Source records
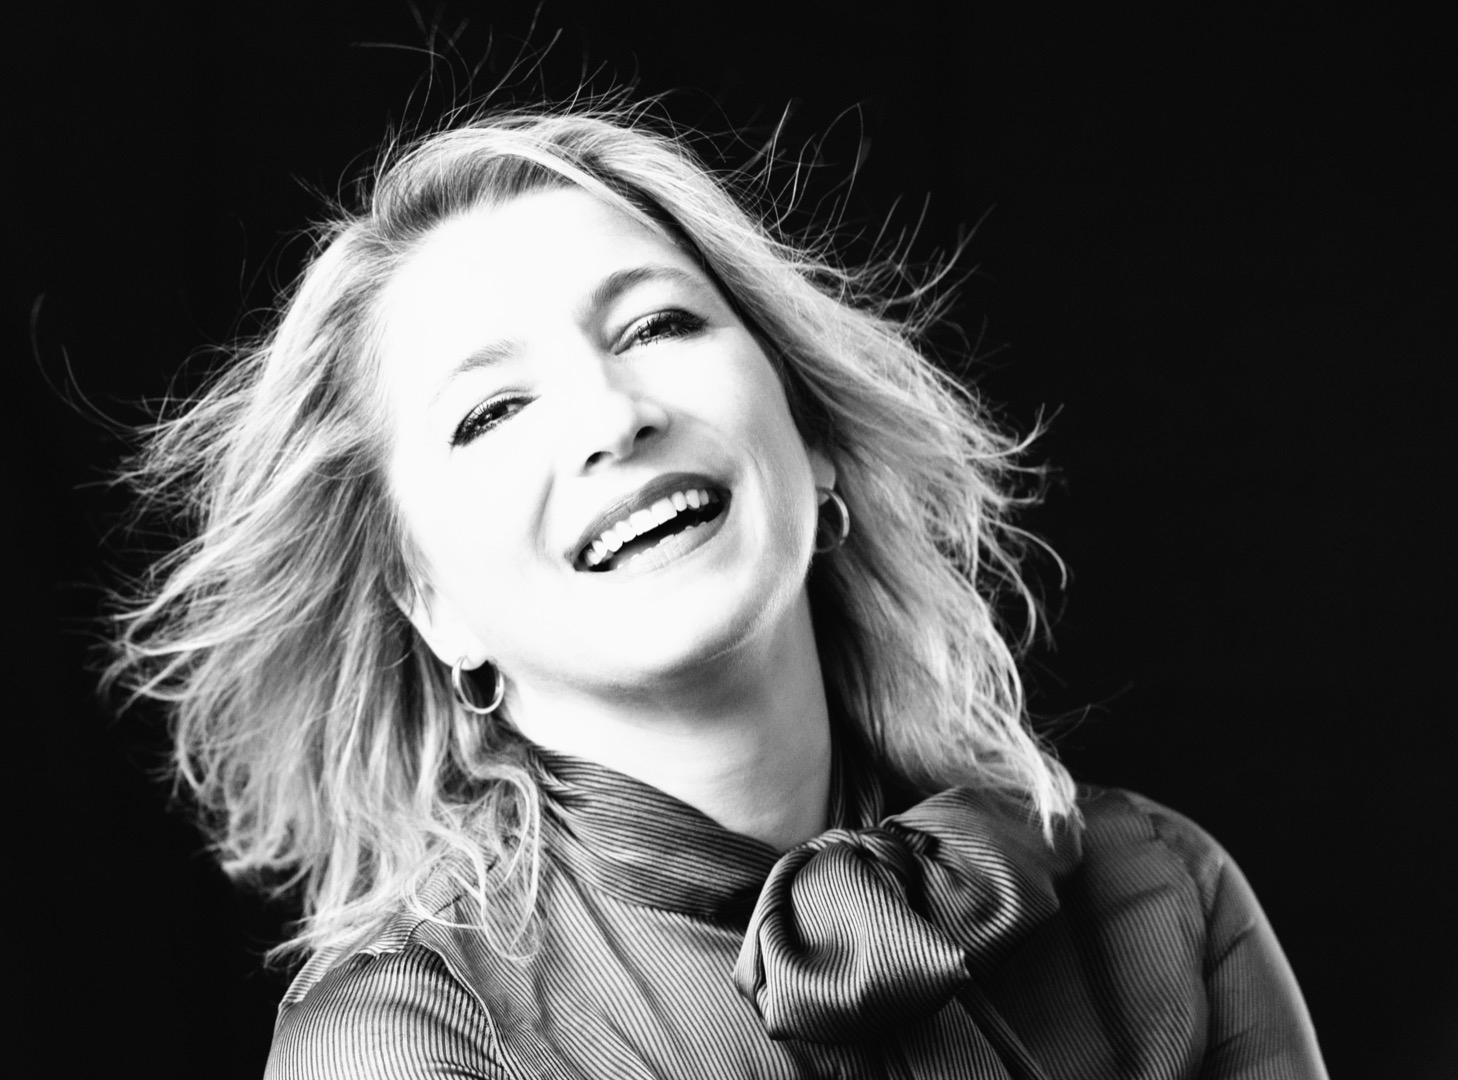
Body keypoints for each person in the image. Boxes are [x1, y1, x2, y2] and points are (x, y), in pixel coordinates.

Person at [108, 103, 1328, 1079]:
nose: (613, 415)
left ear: (813, 434)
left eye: (655, 327)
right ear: (430, 603)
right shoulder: (405, 1047)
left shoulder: (1154, 891)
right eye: (492, 410)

Work to be completed
Copy every line above exactly; images stay out.

Answer to the problem
Body keypoints for each person in the image. Boxes are [x1, y1, x2, y2] and points are (x, y), in pixel coordinates.

Person at [108, 103, 1328, 1079]:
nose: (613, 415)
left ear: (813, 434)
left eye: (655, 327)
right ear: (430, 603)
right shoulder: (405, 1047)
left shoulder: (1154, 891)
right eye: (492, 410)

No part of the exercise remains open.